**Try it:** Without pictures, return the lines from the one containing "pyautogui.click(103, 226)" through the last line of the data below, exactly.

**Stored data:**
* * * * * * * * *
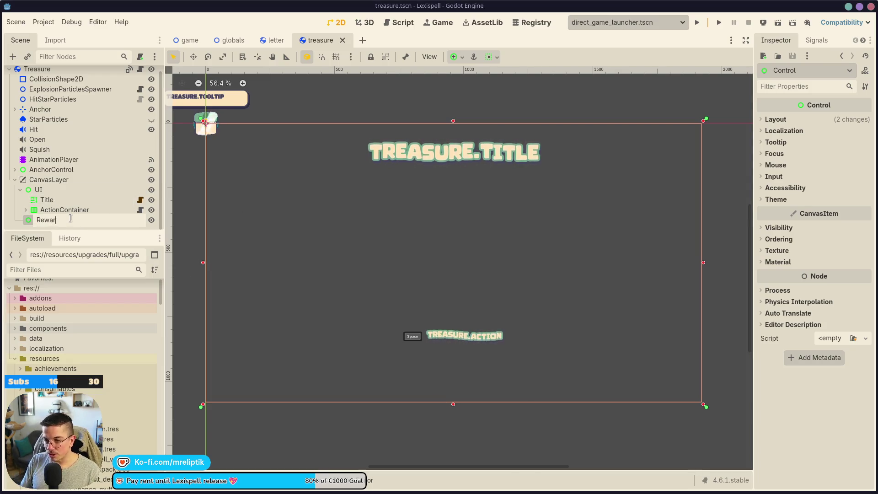
pyautogui.write('d')
pyautogui.press('Return')
pyautogui.press('ctrl+s')
pyautogui.rightClick(70, 220)
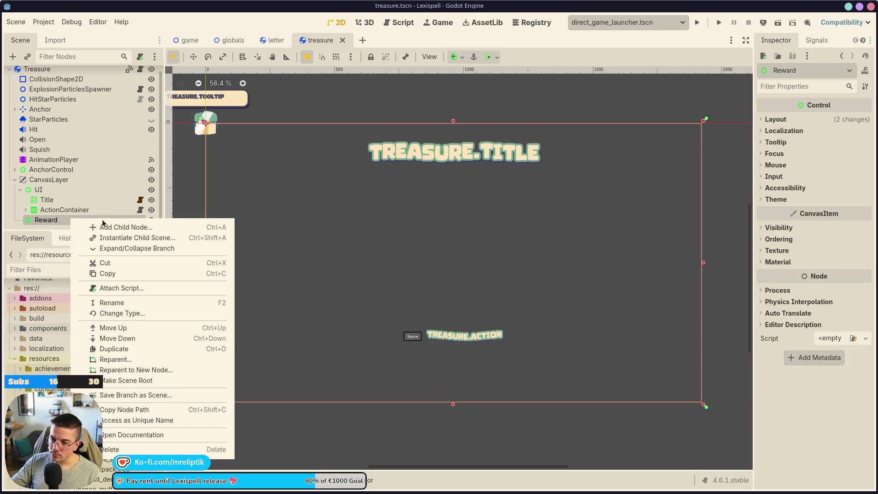
pyautogui.click(103, 226)
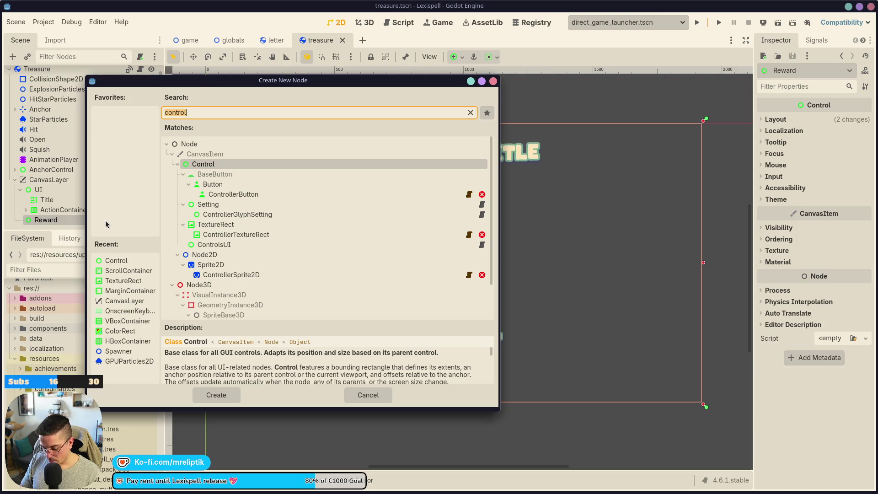
# Add a VBoxContainer under Reward, centre-anchor and enlarge it, then save.
pyautogui.write('vbox')
pyautogui.press('Return')
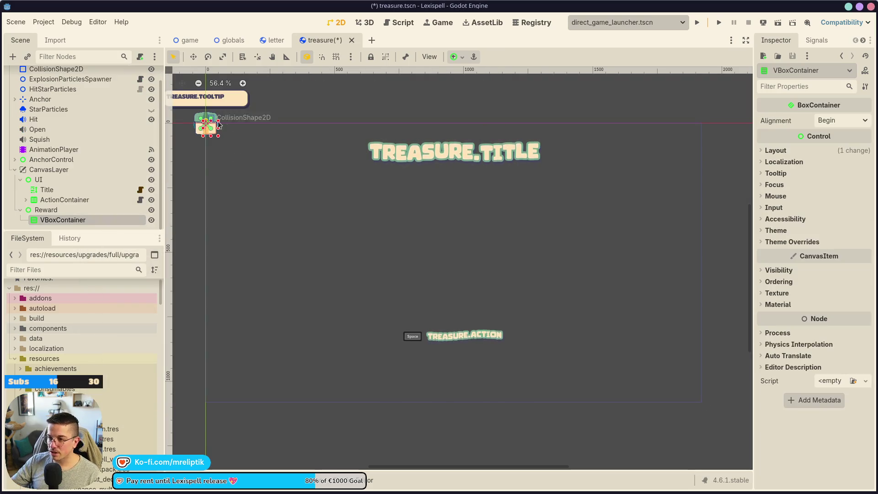
pyautogui.click(457, 57)
pyautogui.click(476, 108)
pyautogui.click(471, 289)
* * * * * * * * *
**Result below:**
pyautogui.click(103, 226)
# Add a VBoxContainer under Reward, centre-anchor and enlarge it, then save.
pyautogui.write('vbox')
pyautogui.press('Return')
pyautogui.click(457, 57)
pyautogui.click(476, 108)
pyautogui.click(471, 289)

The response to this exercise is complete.